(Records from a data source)
◆ ◆ ◆ ◆

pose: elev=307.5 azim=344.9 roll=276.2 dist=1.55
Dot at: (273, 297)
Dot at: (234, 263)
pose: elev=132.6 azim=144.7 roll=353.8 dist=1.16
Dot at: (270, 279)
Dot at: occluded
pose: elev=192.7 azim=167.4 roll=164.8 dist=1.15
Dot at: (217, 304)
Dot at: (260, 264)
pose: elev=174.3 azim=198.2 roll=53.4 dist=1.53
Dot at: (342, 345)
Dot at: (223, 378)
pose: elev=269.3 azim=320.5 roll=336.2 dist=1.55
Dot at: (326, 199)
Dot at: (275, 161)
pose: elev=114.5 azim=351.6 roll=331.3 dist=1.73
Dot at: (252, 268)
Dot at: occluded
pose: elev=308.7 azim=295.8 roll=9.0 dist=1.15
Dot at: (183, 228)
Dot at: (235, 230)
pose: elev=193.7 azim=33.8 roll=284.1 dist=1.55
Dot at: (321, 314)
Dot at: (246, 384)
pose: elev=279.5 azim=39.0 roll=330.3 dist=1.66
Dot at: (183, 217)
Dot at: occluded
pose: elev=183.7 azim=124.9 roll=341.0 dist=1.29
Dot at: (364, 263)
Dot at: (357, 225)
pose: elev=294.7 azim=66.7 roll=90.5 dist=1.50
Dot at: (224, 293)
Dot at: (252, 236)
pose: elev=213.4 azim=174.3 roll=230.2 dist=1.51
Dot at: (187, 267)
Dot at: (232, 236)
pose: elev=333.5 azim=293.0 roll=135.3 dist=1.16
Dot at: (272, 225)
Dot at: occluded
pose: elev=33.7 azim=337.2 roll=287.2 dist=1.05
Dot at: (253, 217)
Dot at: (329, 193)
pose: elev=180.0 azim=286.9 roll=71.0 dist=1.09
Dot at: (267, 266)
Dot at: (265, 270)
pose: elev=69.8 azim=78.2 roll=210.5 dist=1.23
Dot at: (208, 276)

◆ ◆ ◆ ◆

# Task instructions
Please copy out every line of the listing above with no changes.

# Result
pose: elev=307.5 azim=344.9 roll=276.2 dist=1.55
Dot at: (273, 297)
Dot at: (234, 263)
pose: elev=132.6 azim=144.7 roll=353.8 dist=1.16
Dot at: (270, 279)
Dot at: occluded
pose: elev=192.7 azim=167.4 roll=164.8 dist=1.15
Dot at: (217, 304)
Dot at: (260, 264)
pose: elev=174.3 azim=198.2 roll=53.4 dist=1.53
Dot at: (342, 345)
Dot at: (223, 378)
pose: elev=269.3 azim=320.5 roll=336.2 dist=1.55
Dot at: (326, 199)
Dot at: (275, 161)
pose: elev=114.5 azim=351.6 roll=331.3 dist=1.73
Dot at: (252, 268)
Dot at: occluded
pose: elev=308.7 azim=295.8 roll=9.0 dist=1.15
Dot at: (183, 228)
Dot at: (235, 230)
pose: elev=193.7 azim=33.8 roll=284.1 dist=1.55
Dot at: (321, 314)
Dot at: (246, 384)
pose: elev=279.5 azim=39.0 roll=330.3 dist=1.66
Dot at: (183, 217)
Dot at: occluded
pose: elev=183.7 azim=124.9 roll=341.0 dist=1.29
Dot at: (364, 263)
Dot at: (357, 225)
pose: elev=294.7 azim=66.7 roll=90.5 dist=1.50
Dot at: (224, 293)
Dot at: (252, 236)
pose: elev=213.4 azim=174.3 roll=230.2 dist=1.51
Dot at: (187, 267)
Dot at: (232, 236)
pose: elev=333.5 azim=293.0 roll=135.3 dist=1.16
Dot at: (272, 225)
Dot at: occluded
pose: elev=33.7 azim=337.2 roll=287.2 dist=1.05
Dot at: (253, 217)
Dot at: (329, 193)
pose: elev=180.0 azim=286.9 roll=71.0 dist=1.09
Dot at: (267, 266)
Dot at: (265, 270)
pose: elev=69.8 azim=78.2 roll=210.5 dist=1.23
Dot at: (208, 276)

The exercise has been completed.